> WORK REQUEST: Copy the items from their first line up to and including the line with "29 iulie 2026, 11:40". Omit the pictures.

(Stored data entries)
= = = =

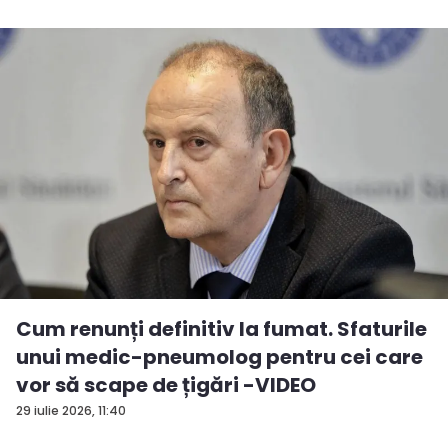
Cum renunți definitiv la fumat. Sfaturile
unui medic-pneumolog pentru cei care
vor să scape de țigări -VIDEO
29 iulie 2026, 11:40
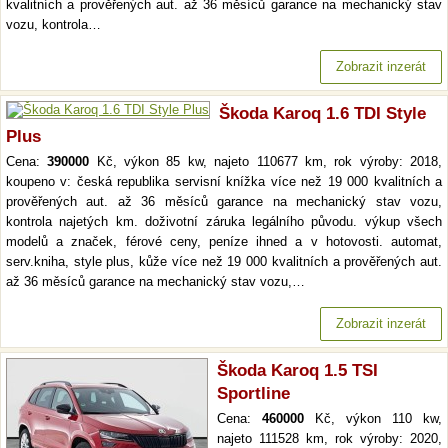
kvalitních a prověřených aut. až 36 měsíců garance na mechanický stav
vozu, kontrola…
Zobrazit inzerát
Škoda Karoq 1.6 TDI Style
Plus
Cena:
390000
Kč, výkon 85 kw, najeto 110677 km, rok výroby: 2018,
koupeno v: česká republika servisní knížka více než 19 000 kvalitních a
prověřených aut. až 36 měsíců garance na mechanický stav vozu,
kontrola najetých km. doživotní záruka legálního původu. výkup všech
modelů a značek, férové ceny, peníze ihned a v hotovosti. automat,
serv.kniha, style plus, kůže více než 19 000 kvalitních a prověřených aut.
až 36 měsíců garance na mechanický stav vozu,…
Zobrazit inzerát
Škoda Karoq 1.5 TSI
Sportline
Cena:
460000
Kč, výkon 110 kw,
najeto 111528 km, rok výroby: 2020,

= = = =

> WRITTEN REPLY:
Cum renunți definitiv la fumat. Sfaturile
unui medic-pneumolog pentru cei care
vor să scape de țigări -VIDEO
29 iulie 2026, 11:40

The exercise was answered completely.